=== Challenge ===
Please repeat every line that follows, word for word.

=== Data provided ===
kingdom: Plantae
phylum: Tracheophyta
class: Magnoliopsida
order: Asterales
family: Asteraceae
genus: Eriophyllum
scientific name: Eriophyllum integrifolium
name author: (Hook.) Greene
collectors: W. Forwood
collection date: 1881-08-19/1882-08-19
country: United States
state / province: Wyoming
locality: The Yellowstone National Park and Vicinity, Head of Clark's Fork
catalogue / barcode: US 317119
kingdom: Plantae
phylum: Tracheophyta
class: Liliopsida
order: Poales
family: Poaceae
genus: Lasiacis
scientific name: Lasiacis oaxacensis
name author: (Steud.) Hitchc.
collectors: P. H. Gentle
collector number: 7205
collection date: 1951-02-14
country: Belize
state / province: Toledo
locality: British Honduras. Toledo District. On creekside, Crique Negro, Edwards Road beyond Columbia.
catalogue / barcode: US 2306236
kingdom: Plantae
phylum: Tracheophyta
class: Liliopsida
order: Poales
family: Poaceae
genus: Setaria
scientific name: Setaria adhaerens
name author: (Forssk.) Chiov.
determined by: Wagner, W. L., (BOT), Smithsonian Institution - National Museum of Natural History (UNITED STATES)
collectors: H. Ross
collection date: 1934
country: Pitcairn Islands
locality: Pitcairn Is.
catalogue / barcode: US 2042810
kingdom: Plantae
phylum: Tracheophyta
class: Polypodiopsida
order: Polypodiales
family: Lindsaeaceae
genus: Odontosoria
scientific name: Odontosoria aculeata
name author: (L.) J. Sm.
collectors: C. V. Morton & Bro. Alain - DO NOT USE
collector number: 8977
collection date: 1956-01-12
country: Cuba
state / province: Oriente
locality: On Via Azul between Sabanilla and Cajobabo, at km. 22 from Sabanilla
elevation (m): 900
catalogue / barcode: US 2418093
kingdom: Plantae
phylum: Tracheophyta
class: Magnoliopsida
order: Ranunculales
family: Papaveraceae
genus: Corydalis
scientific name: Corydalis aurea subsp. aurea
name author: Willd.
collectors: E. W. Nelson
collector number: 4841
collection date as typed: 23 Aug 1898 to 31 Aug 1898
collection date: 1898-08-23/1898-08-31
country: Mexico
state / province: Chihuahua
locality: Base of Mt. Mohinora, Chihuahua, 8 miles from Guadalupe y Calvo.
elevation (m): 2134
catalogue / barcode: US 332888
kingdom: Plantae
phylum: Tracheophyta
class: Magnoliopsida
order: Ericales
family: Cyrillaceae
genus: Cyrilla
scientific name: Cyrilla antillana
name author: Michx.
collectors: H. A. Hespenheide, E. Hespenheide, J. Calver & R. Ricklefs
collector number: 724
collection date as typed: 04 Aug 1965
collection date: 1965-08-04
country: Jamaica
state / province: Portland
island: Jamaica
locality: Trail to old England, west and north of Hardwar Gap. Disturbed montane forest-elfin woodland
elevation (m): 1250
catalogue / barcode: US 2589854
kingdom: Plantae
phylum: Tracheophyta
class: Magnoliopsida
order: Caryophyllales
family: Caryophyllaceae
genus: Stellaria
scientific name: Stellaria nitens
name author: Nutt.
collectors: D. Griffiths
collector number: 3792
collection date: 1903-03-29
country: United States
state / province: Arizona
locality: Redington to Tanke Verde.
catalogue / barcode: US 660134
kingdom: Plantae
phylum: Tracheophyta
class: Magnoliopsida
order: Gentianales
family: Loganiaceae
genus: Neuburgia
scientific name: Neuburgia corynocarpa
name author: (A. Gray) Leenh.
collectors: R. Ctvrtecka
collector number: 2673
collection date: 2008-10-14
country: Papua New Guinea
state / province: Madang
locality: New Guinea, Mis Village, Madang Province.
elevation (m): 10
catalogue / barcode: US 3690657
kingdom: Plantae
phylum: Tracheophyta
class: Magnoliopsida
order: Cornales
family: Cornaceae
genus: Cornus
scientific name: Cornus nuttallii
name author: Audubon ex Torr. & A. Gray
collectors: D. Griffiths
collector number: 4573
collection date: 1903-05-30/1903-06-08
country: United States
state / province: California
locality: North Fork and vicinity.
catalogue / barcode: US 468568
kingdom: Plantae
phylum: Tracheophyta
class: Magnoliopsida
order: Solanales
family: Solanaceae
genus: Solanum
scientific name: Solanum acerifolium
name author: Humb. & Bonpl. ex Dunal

=== Task response ===
kingdom: Plantae
phylum: Tracheophyta
class: Magnoliopsida
order: Asterales
family: Asteraceae
genus: Eriophyllum
scientific name: Eriophyllum integrifolium
name author: (Hook.) Greene
collectors: W. Forwood
collection date: 1881-08-19/1882-08-19
country: United States
state / province: Wyoming
locality: The Yellowstone National Park and Vicinity, Head of Clark's Fork
catalogue / barcode: US 317119
kingdom: Plantae
phylum: Tracheophyta
class: Liliopsida
order: Poales
family: Poaceae
genus: Lasiacis
scientific name: Lasiacis oaxacensis
name author: (Steud.) Hitchc.
collectors: P. H. Gentle
collector number: 7205
collection date: 1951-02-14
country: Belize
state / province: Toledo
locality: British Honduras. Toledo District. On creekside, Crique Negro, Edwards Road beyond Columbia.
catalogue / barcode: US 2306236
kingdom: Plantae
phylum: Tracheophyta
class: Liliopsida
order: Poales
family: Poaceae
genus: Setaria
scientific name: Setaria adhaerens
name author: (Forssk.) Chiov.
determined by: Wagner, W. L., (BOT), Smithsonian Institution - National Museum of Natural History (UNITED STATES)
collectors: H. Ross
collection date: 1934
country: Pitcairn Islands
locality: Pitcairn Is.
catalogue / barcode: US 2042810
kingdom: Plantae
phylum: Tracheophyta
class: Polypodiopsida
order: Polypodiales
family: Lindsaeaceae
genus: Odontosoria
scientific name: Odontosoria aculeata
name author: (L.) J. Sm.
collectors: C. V. Morton & Bro. Alain - DO NOT USE
collector number: 8977
collection date: 1956-01-12
country: Cuba
state / province: Oriente
locality: On Via Azul between Sabanilla and Cajobabo, at km. 22 from Sabanilla
elevation (m): 900
catalogue / barcode: US 2418093
kingdom: Plantae
phylum: Tracheophyta
class: Magnoliopsida
order: Ranunculales
family: Papaveraceae
genus: Corydalis
scientific name: Corydalis aurea subsp. aurea
name author: Willd.
collectors: E. W. Nelson
collector number: 4841
collection date as typed: 23 Aug 1898 to 31 Aug 1898
collection date: 1898-08-23/1898-08-31
country: Mexico
state / province: Chihuahua
locality: Base of Mt. Mohinora, Chihuahua, 8 miles from Guadalupe y Calvo.
elevation (m): 2134
catalogue / barcode: US 332888
kingdom: Plantae
phylum: Tracheophyta
class: Magnoliopsida
order: Ericales
family: Cyrillaceae
genus: Cyrilla
scientific name: Cyrilla antillana
name author: Michx.
collectors: H. A. Hespenheide, E. Hespenheide, J. Calver & R. Ricklefs
collector number: 724
collection date as typed: 04 Aug 1965
collection date: 1965-08-04
country: Jamaica
state / province: Portland
island: Jamaica
locality: Trail to old England, west and north of Hardwar Gap. Disturbed montane forest-elfin woodland
elevation (m): 1250
catalogue / barcode: US 2589854
kingdom: Plantae
phylum: Tracheophyta
class: Magnoliopsida
order: Caryophyllales
family: Caryophyllaceae
genus: Stellaria
scientific name: Stellaria nitens
name author: Nutt.
collectors: D. Griffiths
collector number: 3792
collection date: 1903-03-29
country: United States
state / province: Arizona
locality: Redington to Tanke Verde.
catalogue / barcode: US 660134
kingdom: Plantae
phylum: Tracheophyta
class: Magnoliopsida
order: Gentianales
family: Loganiaceae
genus: Neuburgia
scientific name: Neuburgia corynocarpa
name author: (A. Gray) Leenh.
collectors: R. Ctvrtecka
collector number: 2673
collection date: 2008-10-14
country: Papua New Guinea
state / province: Madang
locality: New Guinea, Mis Village, Madang Province.
elevation (m): 10
catalogue / barcode: US 3690657
kingdom: Plantae
phylum: Tracheophyta
class: Magnoliopsida
order: Cornales
family: Cornaceae
genus: Cornus
scientific name: Cornus nuttallii
name author: Audubon ex Torr. & A. Gray
collectors: D. Griffiths
collector number: 4573
collection date: 1903-05-30/1903-06-08
country: United States
state / province: California
locality: North Fork and vicinity.
catalogue / barcode: US 468568
kingdom: Plantae
phylum: Tracheophyta
class: Magnoliopsida
order: Solanales
family: Solanaceae
genus: Solanum
scientific name: Solanum acerifolium
name author: Humb. & Bonpl. ex Dunal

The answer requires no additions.